▸ **WHAT IS NEEDED**
Reproduce the complete listing without any deviation.

RECORD EXTRACTS START

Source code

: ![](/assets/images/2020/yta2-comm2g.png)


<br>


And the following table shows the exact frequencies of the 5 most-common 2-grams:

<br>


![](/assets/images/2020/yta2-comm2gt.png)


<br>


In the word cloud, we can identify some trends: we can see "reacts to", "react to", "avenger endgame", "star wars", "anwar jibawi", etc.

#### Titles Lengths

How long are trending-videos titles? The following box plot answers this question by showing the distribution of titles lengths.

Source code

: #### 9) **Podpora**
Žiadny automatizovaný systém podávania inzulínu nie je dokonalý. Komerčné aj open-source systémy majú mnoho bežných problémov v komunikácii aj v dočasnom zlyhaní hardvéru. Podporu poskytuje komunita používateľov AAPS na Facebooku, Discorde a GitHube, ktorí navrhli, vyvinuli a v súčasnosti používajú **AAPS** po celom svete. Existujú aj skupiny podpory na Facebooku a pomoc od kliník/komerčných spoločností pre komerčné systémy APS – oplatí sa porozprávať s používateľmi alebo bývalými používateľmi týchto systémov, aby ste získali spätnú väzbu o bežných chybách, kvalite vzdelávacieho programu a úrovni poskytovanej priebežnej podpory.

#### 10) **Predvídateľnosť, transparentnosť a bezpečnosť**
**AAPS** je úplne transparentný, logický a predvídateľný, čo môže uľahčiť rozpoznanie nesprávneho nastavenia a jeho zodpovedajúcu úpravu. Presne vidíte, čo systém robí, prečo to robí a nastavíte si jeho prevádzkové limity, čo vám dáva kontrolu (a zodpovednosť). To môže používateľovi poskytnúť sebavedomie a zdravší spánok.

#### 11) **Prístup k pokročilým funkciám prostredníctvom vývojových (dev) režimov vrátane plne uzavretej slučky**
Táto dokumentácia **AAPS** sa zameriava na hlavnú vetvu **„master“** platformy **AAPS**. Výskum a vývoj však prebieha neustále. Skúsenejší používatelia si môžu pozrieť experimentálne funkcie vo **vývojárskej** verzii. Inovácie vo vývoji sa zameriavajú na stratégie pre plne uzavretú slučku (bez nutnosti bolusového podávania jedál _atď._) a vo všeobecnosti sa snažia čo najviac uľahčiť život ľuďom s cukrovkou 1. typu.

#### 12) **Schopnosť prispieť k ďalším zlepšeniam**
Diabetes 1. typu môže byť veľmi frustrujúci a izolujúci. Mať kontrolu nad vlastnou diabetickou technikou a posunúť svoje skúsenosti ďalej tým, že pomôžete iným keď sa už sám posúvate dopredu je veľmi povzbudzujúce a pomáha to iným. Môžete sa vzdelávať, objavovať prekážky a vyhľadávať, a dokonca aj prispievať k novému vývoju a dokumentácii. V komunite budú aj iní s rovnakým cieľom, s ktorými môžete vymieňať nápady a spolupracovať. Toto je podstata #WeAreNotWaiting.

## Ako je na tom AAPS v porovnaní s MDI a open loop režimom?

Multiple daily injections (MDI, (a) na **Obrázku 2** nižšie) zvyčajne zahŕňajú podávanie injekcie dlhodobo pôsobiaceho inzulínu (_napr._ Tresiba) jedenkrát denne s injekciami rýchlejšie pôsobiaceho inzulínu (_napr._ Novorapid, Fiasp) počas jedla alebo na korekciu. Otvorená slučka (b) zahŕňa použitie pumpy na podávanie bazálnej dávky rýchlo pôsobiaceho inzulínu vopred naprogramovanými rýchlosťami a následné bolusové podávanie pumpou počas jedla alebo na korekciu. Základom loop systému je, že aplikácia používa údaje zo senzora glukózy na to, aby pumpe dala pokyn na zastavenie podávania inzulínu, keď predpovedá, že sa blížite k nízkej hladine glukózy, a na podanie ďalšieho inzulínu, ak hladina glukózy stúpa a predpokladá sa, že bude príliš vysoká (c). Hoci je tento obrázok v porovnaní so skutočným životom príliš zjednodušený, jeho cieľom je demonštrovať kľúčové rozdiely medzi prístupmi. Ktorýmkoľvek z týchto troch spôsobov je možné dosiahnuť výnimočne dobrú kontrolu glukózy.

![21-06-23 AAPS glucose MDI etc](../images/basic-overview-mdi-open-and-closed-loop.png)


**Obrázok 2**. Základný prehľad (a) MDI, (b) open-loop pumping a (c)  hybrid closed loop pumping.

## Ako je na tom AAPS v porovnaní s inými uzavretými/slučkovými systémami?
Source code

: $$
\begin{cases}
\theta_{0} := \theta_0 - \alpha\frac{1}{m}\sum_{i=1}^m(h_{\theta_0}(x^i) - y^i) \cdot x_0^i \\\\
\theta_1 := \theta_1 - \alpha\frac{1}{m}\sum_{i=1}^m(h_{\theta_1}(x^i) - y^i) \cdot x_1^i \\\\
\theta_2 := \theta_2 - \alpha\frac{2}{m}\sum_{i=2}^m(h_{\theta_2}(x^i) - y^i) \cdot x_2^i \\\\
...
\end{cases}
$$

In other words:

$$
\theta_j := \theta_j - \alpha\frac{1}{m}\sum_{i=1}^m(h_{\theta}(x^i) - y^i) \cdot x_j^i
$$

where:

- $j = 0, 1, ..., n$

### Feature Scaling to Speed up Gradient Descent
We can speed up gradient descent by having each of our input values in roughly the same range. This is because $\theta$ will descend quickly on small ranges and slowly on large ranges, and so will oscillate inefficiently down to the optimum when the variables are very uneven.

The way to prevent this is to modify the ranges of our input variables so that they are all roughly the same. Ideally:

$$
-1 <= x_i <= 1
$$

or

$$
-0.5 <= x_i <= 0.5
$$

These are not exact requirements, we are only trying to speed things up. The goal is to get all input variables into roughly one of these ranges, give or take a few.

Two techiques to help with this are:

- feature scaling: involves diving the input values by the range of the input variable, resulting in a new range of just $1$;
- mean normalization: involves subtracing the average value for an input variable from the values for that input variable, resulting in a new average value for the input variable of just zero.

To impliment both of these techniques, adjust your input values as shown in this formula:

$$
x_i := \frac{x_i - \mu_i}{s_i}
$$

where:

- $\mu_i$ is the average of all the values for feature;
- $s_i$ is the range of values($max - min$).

RECORD EXTRACTS END

▸ **SOLUTION FOR THIS PROBLEM**
Source code

: ![](/assets/images/2020/yta2-comm2g.png)


<br>


And the following table shows the exact frequencies of the 5 most-common 2-grams:

<br>


![](/assets/images/2020/yta2-comm2gt.png)


<br>


In the word cloud, we can identify some trends: we can see "reacts to", "react to", "avenger endgame", "star wars", "anwar jibawi", etc.

#### Titles Lengths

How long are trending-videos titles? The following box plot answers this question by showing the distribution of titles lengths.

Source code

: #### 9) **Podpora**
Žiadny automatizovaný systém podávania inzulínu nie je dokonalý. Komerčné aj open-source systémy majú mnoho bežných problémov v komunikácii aj v dočasnom zlyhaní hardvéru. Podporu poskytuje komunita používateľov AAPS na Facebooku, Discorde a GitHube, ktorí navrhli, vyvinuli a v súčasnosti používajú **AAPS** po celom svete. Existujú aj skupiny podpory na Facebooku a pomoc od kliník/komerčných spoločností pre komerčné systémy APS – oplatí sa porozprávať s používateľmi alebo bývalými používateľmi týchto systémov, aby ste získali spätnú väzbu o bežných chybách, kvalite vzdelávacieho programu a úrovni poskytovanej priebežnej podpory.

#### 10) **Predvídateľnosť, transparentnosť a bezpečnosť**
**AAPS** je úplne transparentný, logický a predvídateľný, čo môže uľahčiť rozpoznanie nesprávneho nastavenia a jeho zodpovedajúcu úpravu. Presne vidíte, čo systém robí, prečo to robí a nastavíte si jeho prevádzkové limity, čo vám dáva kontrolu (a zodpovednosť). To môže používateľovi poskytnúť sebavedomie a zdravší spánok.

#### 11) **Prístup k pokročilým funkciám prostredníctvom vývojových (dev) režimov vrátane plne uzavretej slučky**
Táto dokumentácia **AAPS** sa zameriava na hlavnú vetvu **„master“** platformy **AAPS**. Výskum a vývoj však prebieha neustále. Skúsenejší používatelia si môžu pozrieť experimentálne funkcie vo **vývojárskej** verzii. Inovácie vo vývoji sa zameriavajú na stratégie pre plne uzavretú slučku (bez nutnosti bolusového podávania jedál _atď._) a vo všeobecnosti sa snažia čo najviac uľahčiť život ľuďom s cukrovkou 1. typu.

#### 12) **Schopnosť prispieť k ďalším zlepšeniam**
Diabetes 1. typu môže byť veľmi frustrujúci a izolujúci. Mať kontrolu nad vlastnou diabetickou technikou a posunúť svoje skúsenosti ďalej tým, že pomôžete iným keď sa už sám posúvate dopredu je veľmi povzbudzujúce a pomáha to iným. Môžete sa vzdelávať, objavovať prekážky a vyhľadávať, a dokonca aj prispievať k novému vývoju a dokumentácii. V komunite budú aj iní s rovnakým cieľom, s ktorými môžete vymieňať nápady a spolupracovať. Toto je podstata #WeAreNotWaiting.

## Ako je na tom AAPS v porovnaní s MDI a open loop režimom?

Multiple daily injections (MDI, (a) na **Obrázku 2** nižšie) zvyčajne zahŕňajú podávanie injekcie dlhodobo pôsobiaceho inzulínu (_napr._ Tresiba) jedenkrát denne s injekciami rýchlejšie pôsobiaceho inzulínu (_napr._ Novorapid, Fiasp) počas jedla alebo na korekciu. Otvorená slučka (b) zahŕňa použitie pumpy na podávanie bazálnej dávky rýchlo pôsobiaceho inzulínu vopred naprogramovanými rýchlosťami a následné bolusové podávanie pumpou počas jedla alebo na korekciu. Základom loop systému je, že aplikácia používa údaje zo senzora glukózy na to, aby pumpe dala pokyn na zastavenie podávania inzulínu, keď predpovedá, že sa blížite k nízkej hladine glukózy, a na podanie ďalšieho inzulínu, ak hladina glukózy stúpa a predpokladá sa, že bude príliš vysoká (c). Hoci je tento obrázok v porovnaní so skutočným životom príliš zjednodušený, jeho cieľom je demonštrovať kľúčové rozdiely medzi prístupmi. Ktorýmkoľvek z týchto troch spôsobov je možné dosiahnuť výnimočne dobrú kontrolu glukózy.

![21-06-23 AAPS glucose MDI etc](../images/basic-overview-mdi-open-and-closed-loop.png)


**Obrázok 2**. Základný prehľad (a) MDI, (b) open-loop pumping a (c)  hybrid closed loop pumping.

## Ako je na tom AAPS v porovnaní s inými uzavretými/slučkovými systémami?
Source code

: $$
\begin{cases}
\theta_{0} := \theta_0 - \alpha\frac{1}{m}\sum_{i=1}^m(h_{\theta_0}(x^i) - y^i) \cdot x_0^i \\\\
\theta_1 := \theta_1 - \alpha\frac{1}{m}\sum_{i=1}^m(h_{\theta_1}(x^i) - y^i) \cdot x_1^i \\\\
\theta_2 := \theta_2 - \alpha\frac{2}{m}\sum_{i=2}^m(h_{\theta_2}(x^i) - y^i) \cdot x_2^i \\\\
...
\end{cases}
$$

In other words:

$$
\theta_j := \theta_j - \alpha\frac{1}{m}\sum_{i=1}^m(h_{\theta}(x^i) - y^i) \cdot x_j^i
$$

where:

- $j = 0, 1, ..., n$

### Feature Scaling to Speed up Gradient Descent
We can speed up gradient descent by having each of our input values in roughly the same range. This is because $\theta$ will descend quickly on small ranges and slowly on large ranges, and so will oscillate inefficiently down to the optimum when the variables are very uneven.

The way to prevent this is to modify the ranges of our input variables so that they are all roughly the same. Ideally:

$$
-1 <= x_i <= 1
$$

or

$$
-0.5 <= x_i <= 0.5
$$

These are not exact requirements, we are only trying to speed things up. The goal is to get all input variables into roughly one of these ranges, give or take a few.

Two techiques to help with this are:

- feature scaling: involves diving the input values by the range of the input variable, resulting in a new range of just $1$;
- mean normalization: involves subtracing the average value for an input variable from the values for that input variable, resulting in a new average value for the input variable of just zero.

To impliment both of these techniques, adjust your input values as shown in this formula:

$$
x_i := \frac{x_i - \mu_i}{s_i}
$$

where:

- $\mu_i$ is the average of all the values for feature;
- $s_i$ is the range of values($max - min$).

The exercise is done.